[TESTO FORNITO]:
※ ※ ※
MESSAGGIO DEL SANTO PADRE FRANCESCO
PER LA GIORNATA MISSIONARIA MONDIALE 2019
Battezzati e inviati:
la Chiesa di Cristo in missione nel mondo
Cari fratelli e sorelle,
per il mese di ottobre del 2019 ho chiesto a tutta la Chiesa di vivere un tempo straordinario di missionarietà per commemorare il centenario della promulgazione della Lettera apostolica Maximum illud del Papa Benedetto XV (30 novembre 1919). La profetica lungimiranza della sua proposta apostolica mi ha confermato su quanto sia ancora oggi importante rinnovare l’impegno missionario della Chiesa, riqualificare in senso evangelico la sua missione di annunciare e di portare al mondo la salvezza di Gesù Cristo, morto e risorto.
Il titolo del presente messaggio è uguale al tema dell’Ottobre missionario: Battezzati e inviati: la Chiesa di Cristo in missione nel mondo. Celebrare questo mese ci aiuterà in primo luogo a ritrovare il senso missionario della nostra adesione di fede a Gesù Cristo, fede gratuitamente ricevuta come dono nel Battesimo. La nostra appartenenza filiale a Dio non è mai un atto individuale ma sempre ecclesiale: dalla comunione con Dio, Padre e Figlio e Spirito Santo, nasce una vita nuova insieme a tanti altri fratelli e sorelle. E questa vita divina non è un prodotto da vendere – noi non facciamo proselitismo – ma una ricchezza da donare, da comunicare, da annunciare: ecco il senso della missione. Gratuitamente abbiamo ricevuto questo dono e gratuitamente lo condividiamo (cfr Mt 10,8), senza escludere nessuno. Dio vuole che tutti gli uomini siano salvi arrivando alla conoscenza della verità e all’esperienza della sua misericordia grazie alla Chiesa, sacramento universale della salvezza (cfr 1 Tm 2,4; 3,15; Conc. Ecum. Vat. II, Cost. dogm. Lumen gentium, 48).
※ ※ ※
Voci salvate:
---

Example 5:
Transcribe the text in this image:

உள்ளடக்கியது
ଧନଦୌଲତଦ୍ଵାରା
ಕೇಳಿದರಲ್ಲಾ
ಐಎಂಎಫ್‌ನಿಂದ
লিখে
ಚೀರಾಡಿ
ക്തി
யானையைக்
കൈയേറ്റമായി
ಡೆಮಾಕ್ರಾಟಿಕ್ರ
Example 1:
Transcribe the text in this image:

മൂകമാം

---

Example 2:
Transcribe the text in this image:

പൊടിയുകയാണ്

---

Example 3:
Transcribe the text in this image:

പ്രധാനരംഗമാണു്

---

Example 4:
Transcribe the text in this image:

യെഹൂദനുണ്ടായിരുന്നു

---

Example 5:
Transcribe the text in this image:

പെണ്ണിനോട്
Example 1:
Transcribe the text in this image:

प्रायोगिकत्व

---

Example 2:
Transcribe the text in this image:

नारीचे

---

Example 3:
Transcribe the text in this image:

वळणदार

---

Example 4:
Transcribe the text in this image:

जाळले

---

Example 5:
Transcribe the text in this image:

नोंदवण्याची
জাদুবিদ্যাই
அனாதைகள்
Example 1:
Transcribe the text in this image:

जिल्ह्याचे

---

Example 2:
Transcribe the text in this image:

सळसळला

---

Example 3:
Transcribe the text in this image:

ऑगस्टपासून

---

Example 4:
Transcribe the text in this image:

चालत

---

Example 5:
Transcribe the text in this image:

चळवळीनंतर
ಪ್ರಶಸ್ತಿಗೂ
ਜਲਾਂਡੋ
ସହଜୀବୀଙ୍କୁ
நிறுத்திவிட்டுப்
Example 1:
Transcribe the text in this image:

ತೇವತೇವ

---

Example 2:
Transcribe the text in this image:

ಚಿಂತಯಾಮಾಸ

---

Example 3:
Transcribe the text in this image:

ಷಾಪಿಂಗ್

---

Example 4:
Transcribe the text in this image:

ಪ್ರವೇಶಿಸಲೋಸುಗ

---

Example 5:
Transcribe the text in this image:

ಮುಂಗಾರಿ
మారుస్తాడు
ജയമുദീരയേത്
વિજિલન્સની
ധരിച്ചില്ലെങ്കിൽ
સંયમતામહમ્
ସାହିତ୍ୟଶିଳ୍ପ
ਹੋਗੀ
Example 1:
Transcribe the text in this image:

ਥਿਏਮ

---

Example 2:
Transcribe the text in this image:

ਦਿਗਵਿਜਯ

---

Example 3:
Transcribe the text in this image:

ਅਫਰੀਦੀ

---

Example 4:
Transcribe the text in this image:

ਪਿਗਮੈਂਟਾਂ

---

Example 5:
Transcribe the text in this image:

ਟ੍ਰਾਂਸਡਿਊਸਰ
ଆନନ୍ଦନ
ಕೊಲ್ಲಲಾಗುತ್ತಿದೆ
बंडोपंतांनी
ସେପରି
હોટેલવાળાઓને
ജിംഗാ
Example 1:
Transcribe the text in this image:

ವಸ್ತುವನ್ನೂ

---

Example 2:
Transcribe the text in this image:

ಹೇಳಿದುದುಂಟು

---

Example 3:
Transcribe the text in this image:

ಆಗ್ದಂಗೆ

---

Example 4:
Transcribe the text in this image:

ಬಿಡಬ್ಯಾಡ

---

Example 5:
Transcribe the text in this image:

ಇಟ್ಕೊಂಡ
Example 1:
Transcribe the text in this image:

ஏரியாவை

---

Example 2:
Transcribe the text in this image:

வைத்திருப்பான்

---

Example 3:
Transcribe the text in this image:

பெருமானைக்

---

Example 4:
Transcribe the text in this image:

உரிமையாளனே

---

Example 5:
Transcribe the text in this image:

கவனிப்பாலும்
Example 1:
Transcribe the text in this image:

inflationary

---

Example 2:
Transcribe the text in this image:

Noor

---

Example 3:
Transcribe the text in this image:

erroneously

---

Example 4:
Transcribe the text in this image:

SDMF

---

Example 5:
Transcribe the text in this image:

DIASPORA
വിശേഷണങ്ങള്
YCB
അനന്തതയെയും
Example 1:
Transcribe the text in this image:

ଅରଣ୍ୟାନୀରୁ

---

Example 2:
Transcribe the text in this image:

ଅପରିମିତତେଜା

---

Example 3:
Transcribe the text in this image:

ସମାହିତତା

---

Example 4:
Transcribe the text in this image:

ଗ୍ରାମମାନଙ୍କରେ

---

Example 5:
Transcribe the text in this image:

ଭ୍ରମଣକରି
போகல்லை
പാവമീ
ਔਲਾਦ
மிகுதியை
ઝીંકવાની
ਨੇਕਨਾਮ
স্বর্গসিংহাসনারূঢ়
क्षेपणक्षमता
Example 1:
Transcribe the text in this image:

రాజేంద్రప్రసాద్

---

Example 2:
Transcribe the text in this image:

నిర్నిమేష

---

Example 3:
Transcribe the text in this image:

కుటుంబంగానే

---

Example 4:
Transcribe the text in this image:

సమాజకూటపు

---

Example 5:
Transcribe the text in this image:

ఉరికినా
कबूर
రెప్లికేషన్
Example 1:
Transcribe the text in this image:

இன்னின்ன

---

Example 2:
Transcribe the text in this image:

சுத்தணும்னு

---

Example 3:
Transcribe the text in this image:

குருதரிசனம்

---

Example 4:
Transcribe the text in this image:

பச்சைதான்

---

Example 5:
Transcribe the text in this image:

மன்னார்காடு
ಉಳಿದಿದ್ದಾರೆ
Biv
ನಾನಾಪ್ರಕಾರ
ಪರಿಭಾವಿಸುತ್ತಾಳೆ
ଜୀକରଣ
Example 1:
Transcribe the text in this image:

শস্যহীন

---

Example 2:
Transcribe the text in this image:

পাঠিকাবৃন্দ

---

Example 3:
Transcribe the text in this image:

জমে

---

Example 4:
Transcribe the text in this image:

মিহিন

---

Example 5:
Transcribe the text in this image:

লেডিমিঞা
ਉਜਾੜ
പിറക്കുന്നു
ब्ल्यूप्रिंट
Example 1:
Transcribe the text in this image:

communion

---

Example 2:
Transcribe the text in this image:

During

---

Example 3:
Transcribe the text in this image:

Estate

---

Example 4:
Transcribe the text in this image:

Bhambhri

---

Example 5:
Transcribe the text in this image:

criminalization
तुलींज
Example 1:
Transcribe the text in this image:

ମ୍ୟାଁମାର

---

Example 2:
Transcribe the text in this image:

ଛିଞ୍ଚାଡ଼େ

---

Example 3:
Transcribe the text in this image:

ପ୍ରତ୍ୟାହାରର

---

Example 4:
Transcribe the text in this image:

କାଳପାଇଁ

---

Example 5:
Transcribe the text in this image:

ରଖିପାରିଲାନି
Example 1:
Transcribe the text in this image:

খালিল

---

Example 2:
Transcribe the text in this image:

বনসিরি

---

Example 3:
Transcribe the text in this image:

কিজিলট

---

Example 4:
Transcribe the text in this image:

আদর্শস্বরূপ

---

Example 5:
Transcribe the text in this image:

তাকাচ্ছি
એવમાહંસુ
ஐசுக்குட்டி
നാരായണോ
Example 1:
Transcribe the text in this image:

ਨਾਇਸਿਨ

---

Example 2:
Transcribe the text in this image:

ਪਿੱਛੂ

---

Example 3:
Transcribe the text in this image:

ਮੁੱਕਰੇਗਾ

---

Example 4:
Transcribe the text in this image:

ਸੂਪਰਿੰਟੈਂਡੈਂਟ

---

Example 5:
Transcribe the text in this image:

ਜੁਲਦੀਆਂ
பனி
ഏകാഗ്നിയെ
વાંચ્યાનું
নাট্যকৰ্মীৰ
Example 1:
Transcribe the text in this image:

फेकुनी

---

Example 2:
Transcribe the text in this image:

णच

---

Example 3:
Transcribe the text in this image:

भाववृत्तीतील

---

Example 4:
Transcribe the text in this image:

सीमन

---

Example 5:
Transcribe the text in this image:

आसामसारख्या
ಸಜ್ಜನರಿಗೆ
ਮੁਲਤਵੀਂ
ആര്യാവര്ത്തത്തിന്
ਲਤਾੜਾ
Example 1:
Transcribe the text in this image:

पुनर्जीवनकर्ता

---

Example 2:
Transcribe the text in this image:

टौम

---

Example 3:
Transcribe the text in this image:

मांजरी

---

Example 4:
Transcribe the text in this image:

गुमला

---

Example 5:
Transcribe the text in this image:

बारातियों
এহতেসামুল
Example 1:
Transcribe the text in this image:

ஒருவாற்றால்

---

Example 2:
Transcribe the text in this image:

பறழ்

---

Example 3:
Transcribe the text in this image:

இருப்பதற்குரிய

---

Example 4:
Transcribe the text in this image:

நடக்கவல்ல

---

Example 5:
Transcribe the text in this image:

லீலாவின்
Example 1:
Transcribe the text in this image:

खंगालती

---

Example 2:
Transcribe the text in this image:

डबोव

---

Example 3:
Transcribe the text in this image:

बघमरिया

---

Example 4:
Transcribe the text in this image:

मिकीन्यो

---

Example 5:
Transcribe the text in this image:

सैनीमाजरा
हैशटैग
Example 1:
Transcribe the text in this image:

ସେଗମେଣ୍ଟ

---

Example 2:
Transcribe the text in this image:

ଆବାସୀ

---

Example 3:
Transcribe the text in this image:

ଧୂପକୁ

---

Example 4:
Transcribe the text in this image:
※ ※ ※
[ESERCIZIO PROPOSTO]:
Prosegua il messaggio per la Giornata missionaria mondiale 2019 partendo subito dopo l'ultima frase riportata.

[RISPOSTA SCRITTA]:
La Chiesa è in missione nel mondo: la fede in Gesù Cristo ci dona la giusta dimensione di tutte le cose facendoci vedere il mondo con gli occhi e il cuore di Dio; la speranza ci apre agli orizzonti eterni della vita divina di cui veramente partecipiamo; la carità, che pregustiamo nei Sacramenti e nell’amore fraterno, ci spinge sino ai confini della terra (cfr Mi 5,3; Mt 28,19; At 1,8; Rm 10,18). Una Chiesa in uscita fino agli estremi confini richiede conversione missionaria costante e permanente. Quanti santi, quante donne e uomini di fede ci testimoniano, ci mostrano possibile e praticabile questa apertura illimitata, questa uscita misericordiosa come spinta urgente dell’amore e della sua logica intrinseca di dono, di sacrificio e di gratuità (cfr 2 Cor 5,14-21)! Sia uomo di Dio chi predica Dio (cfr Lett. ap. Maximum illud).
È un mandato che ci tocca da vicino: io sono sempre una missione; tu sei sempre una missione; ogni battezzata e battezzato è una missione. Chi ama si mette in movimento, è spinto fuori da sé stesso, è attratto e attrae, si dona all’altro e tesse relazioni che generano vita. Nessuno è inutile e insignificante per l’amore di Dio. Ciascuno di noi è una missione nel mondo perché frutto dell’amore di Dio. Anche se mio padre e mia madre tradissero l’amore con la menzogna, l’odio e l’infedeltà, Dio non si sottrae mai al dono della vita, destinando ogni suo figlio, da sempre, alla sua vita divina ed eterna (cfr Ef 1,3-6).
Questa vita ci viene comunicata nel Battesimo, che ci dona la fede in Gesù Cristo vincitore del peccato e della morte, ci rigenera ad immagine e somiglianza di Dio e ci inserisce nel corpo di Cristo che è la Chiesa. In questo senso, il Battesimo è dunque veramente necessario per la salvezza perché ci garantisce che siamo figli e figlie, sempre e dovunque, mai orfani, stranieri o schiavi, nella casa del Padre. Ciò che nel cristiano è realtà sacramentale – il cui compimento è l’Eucaristia –, rimane vocazione e destino per ogni uomo e donna in attesa di conversione e di salvezza. Il Battesimo infatti è promessa realizzata del dono divino che rende l’essere umano figlio nel Figlio. Siamo figli dei nostri genitori naturali, ma nel Battesimo ci è data l’originaria paternità e la vera maternità: non può avere Dio come Padre chi non ha la Chiesa come madre (cfr San Cipriano, L’unità della Chiesa, 4).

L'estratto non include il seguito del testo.